Two failure modes stay banned: the thin brief (a spec and some links — a lab, not a learning unit) and the regurgitation brief (re-deriving what a linked resource already nails). The bridge frames; the links explain; the ship proves.

Rules of the game¶

Ship every week. Done and public beats complete and private. Scope down, never slip.
Everything public. Each ship is its own public repo (+ a deployed demo where it fits). This repo holds the program and your build log; ships link back here.
Evals on everything. No ship counts without its numbers. "It seems good" is not a number.
AI writes most of the code; you review every line. That's the job now. Directing and verifying at high velocity is the top-1% skill being trained.
JIT learning only. No study weeks. Hit the wall first, then pull from reference/jit-map.md. Timebox rabbit holes to 90 minutes.
Log every Sunday. What shipped (link), what you measured (numbers), what broke, what you learned, what's next. Template in log/TEMPLATE.md.
Stay at the frontier. Release notes and model cards over courses. When something new drops mid-program, being early with a demo is worth more than that week's stretch goals.
Secure what you ship. Every ship carries a Secure it checkpoint scaled to its attack surface: untrusted input is untrusted (prompt injection), model output never reaches a dangerous sink unvalidated, agents get least privilege and the lethal trifecta (untrusted input + private data + outbound channel) is broken, and the big swing gets a full OWASP LLM Top 10 pass. Security is a builder skill, not a track — and, given this program's domain focus, your sharpest differentiator.
License & data note. Any ship that ingests data, scrapes, or publishes a model/dataset states provenance and license and scrubs PII/secrets before indexing or committing. Weights and datasets live on the Hub/Kaggle and are linked, never committed.
Build the raw loop; no cm-deep tool coverage. Agent loops, RAG orchestration, and the eval harness are hand-written against the model SDK — the durable skill is the loop, tool design, and context flow, which a framework hides. We name a tool only if a ship digs into it; marketable modules we don't use (MLflow, Pinecone, Airflow, LangChain…) aren't listed as keywords. The two worth one genuine rep — LangGraph and a cloud AI platform — appear as optional stretches, done after the raw build so you leave with an opinion, not a name-drop. Full stack, stance, and rationale in TOOLKIT.md.

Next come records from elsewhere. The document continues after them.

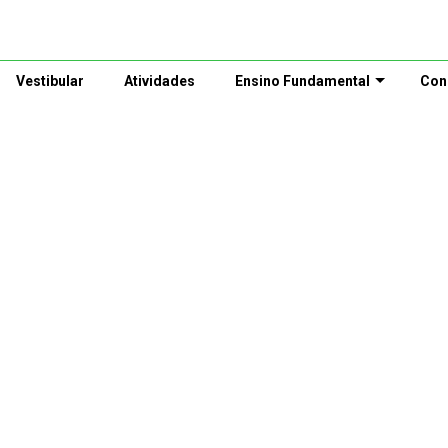
Vestibular
Atividades
Ensino Fundamental
Con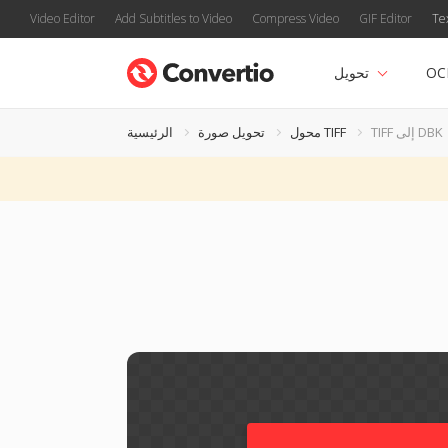
Video Editor
Add Subtitles to Video
Compress Video
GIF Editor
Te
OC
تحويل
TIFF إلى DBK
محول TIFF
تحويل صورة
الرئيسية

Definition of done (per ship)¶

Deployed / runnable by a stranger from the README in ≤5 minutes.
Eval bar met, with the numbers in the README (accuracy/success-rate + cost + latency).
Its own public repo with an honest README: what it does, what it can't, what you measured.
Build-log entry committed here, same Sunday.

A ship missing its numbers is a demo, not a ship.

Cost & accounts¶

Runs near-$0 by design: agentic coding on whatever plan you already have; free-tier GPUs (Colab/Kaggle) for the fine-tune; HF Spaces/Hub for deploys and publishing; Ollama for local models. A frontier-API budget of ~$20–40 across the 90 days removes friction but every ship has a local-model fallback. Accounts needed by Week 2: GitHub (public), Hugging Face, one frontier API key, Ollama installed.

After day 90¶

The repo's endgame: 8+ public ships, a measured eval story, a flagship write-up, one OSS contribution, and a big-swing product with users — the portfolio that is the top-1% claim. Where it goes next (deepening into serving/perf, data engineering, or research reproduction) is a decision for day 91, made from taste you didn't have on day 1.